Reproduce the entries below exactly, but only from the line containing "thumb cmc: (303, 118)" to the line containing "pinky pip: (183, 102)", inclusive.

□ □ □ □ □

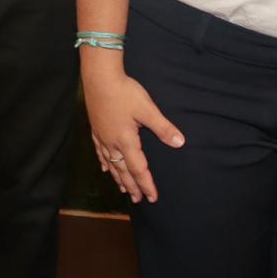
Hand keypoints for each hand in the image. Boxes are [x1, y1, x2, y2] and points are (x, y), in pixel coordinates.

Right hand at [82, 61, 182, 203]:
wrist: (99, 77)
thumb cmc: (124, 92)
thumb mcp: (147, 109)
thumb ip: (163, 128)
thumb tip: (180, 143)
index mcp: (126, 141)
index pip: (138, 169)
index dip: (146, 184)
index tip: (153, 198)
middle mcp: (112, 143)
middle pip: (123, 170)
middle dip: (132, 186)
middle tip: (138, 200)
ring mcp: (102, 136)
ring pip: (110, 163)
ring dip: (118, 178)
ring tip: (123, 189)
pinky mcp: (96, 128)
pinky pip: (100, 152)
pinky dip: (104, 162)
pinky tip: (104, 167)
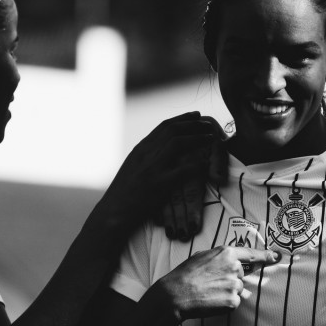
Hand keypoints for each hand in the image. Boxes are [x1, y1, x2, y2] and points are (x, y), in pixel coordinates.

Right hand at [105, 112, 226, 224]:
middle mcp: (146, 154)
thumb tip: (162, 148)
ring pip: (178, 144)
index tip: (196, 115)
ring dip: (197, 138)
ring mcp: (152, 168)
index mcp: (141, 149)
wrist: (115, 210)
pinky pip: (183, 170)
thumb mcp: (133, 167)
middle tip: (208, 124)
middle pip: (173, 131)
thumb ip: (147, 156)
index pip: (163, 127)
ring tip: (211, 138)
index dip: (183, 119)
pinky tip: (207, 164)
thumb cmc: (125, 192)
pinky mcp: (159, 184)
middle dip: (193, 125)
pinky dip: (197, 165)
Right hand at [151, 246, 280, 320]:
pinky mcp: (233, 301)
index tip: (277, 257)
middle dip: (230, 279)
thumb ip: (221, 257)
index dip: (266, 256)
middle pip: (241, 275)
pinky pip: (234, 301)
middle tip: (211, 282)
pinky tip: (211, 300)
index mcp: (227, 253)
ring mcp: (235, 285)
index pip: (252, 254)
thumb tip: (232, 261)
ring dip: (227, 291)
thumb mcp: (202, 256)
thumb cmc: (186, 274)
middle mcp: (235, 267)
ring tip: (209, 291)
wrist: (176, 294)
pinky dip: (225, 303)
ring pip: (237, 288)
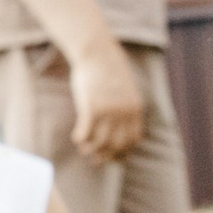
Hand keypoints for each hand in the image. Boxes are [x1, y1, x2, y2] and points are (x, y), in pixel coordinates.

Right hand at [66, 33, 145, 163]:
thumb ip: (126, 107)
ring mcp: (108, 110)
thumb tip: (119, 126)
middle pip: (116, 145)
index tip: (112, 156)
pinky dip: (80, 138)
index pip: (132, 140)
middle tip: (95, 159)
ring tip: (84, 149)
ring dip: (90, 150)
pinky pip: (85, 132)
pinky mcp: (91, 107)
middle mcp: (124, 112)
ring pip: (100, 142)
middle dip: (106, 156)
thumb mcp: (125, 89)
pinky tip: (76, 137)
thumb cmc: (108, 70)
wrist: (97, 52)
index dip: (122, 152)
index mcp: (135, 109)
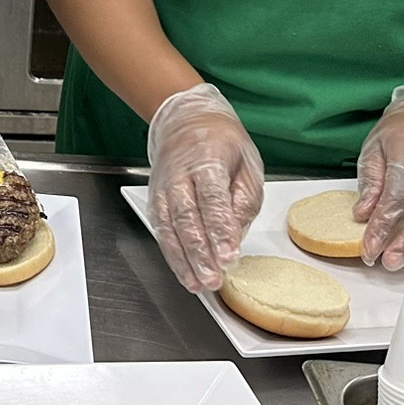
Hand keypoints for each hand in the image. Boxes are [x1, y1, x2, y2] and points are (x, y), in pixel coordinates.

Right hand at [145, 85, 264, 292]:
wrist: (185, 120)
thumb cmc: (221, 143)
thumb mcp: (247, 163)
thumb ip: (244, 200)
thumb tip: (235, 235)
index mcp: (207, 160)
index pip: (212, 198)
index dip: (220, 229)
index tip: (229, 255)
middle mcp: (179, 174)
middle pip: (187, 216)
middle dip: (199, 251)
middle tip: (213, 277)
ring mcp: (163, 187)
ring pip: (168, 226)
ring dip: (182, 259)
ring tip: (197, 284)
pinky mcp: (155, 199)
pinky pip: (160, 229)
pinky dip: (171, 254)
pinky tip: (183, 273)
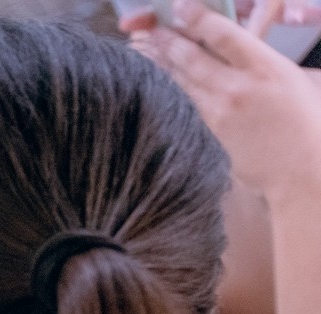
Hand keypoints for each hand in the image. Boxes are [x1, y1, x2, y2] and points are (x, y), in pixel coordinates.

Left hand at [129, 0, 320, 205]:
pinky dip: (167, 86)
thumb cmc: (303, 118)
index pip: (224, 35)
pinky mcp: (208, 131)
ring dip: (159, 60)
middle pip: (192, 57)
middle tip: (149, 25)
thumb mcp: (289, 75)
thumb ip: (259, 56)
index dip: (198, 17)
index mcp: (266, 67)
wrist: (301, 167)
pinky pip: (183, 102)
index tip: (180, 5)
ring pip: (181, 80)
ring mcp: (219, 112)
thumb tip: (235, 38)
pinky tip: (153, 76)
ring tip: (140, 45)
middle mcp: (238, 88)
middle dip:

□ □ □ □ □

* [TASK OUTPUT]
thumb cmc: (303, 118)
index pip: (224, 35)
pinky mcp: (208, 131)
ring dip: (159, 60)
middle pip: (192, 57)
middle tip: (149, 25)
thumb mcp: (289, 75)
thumb ip: (259, 56)
index dip: (198, 17)
index mcp: (266, 67)
wrist: (301, 167)
pinky pip: (183, 102)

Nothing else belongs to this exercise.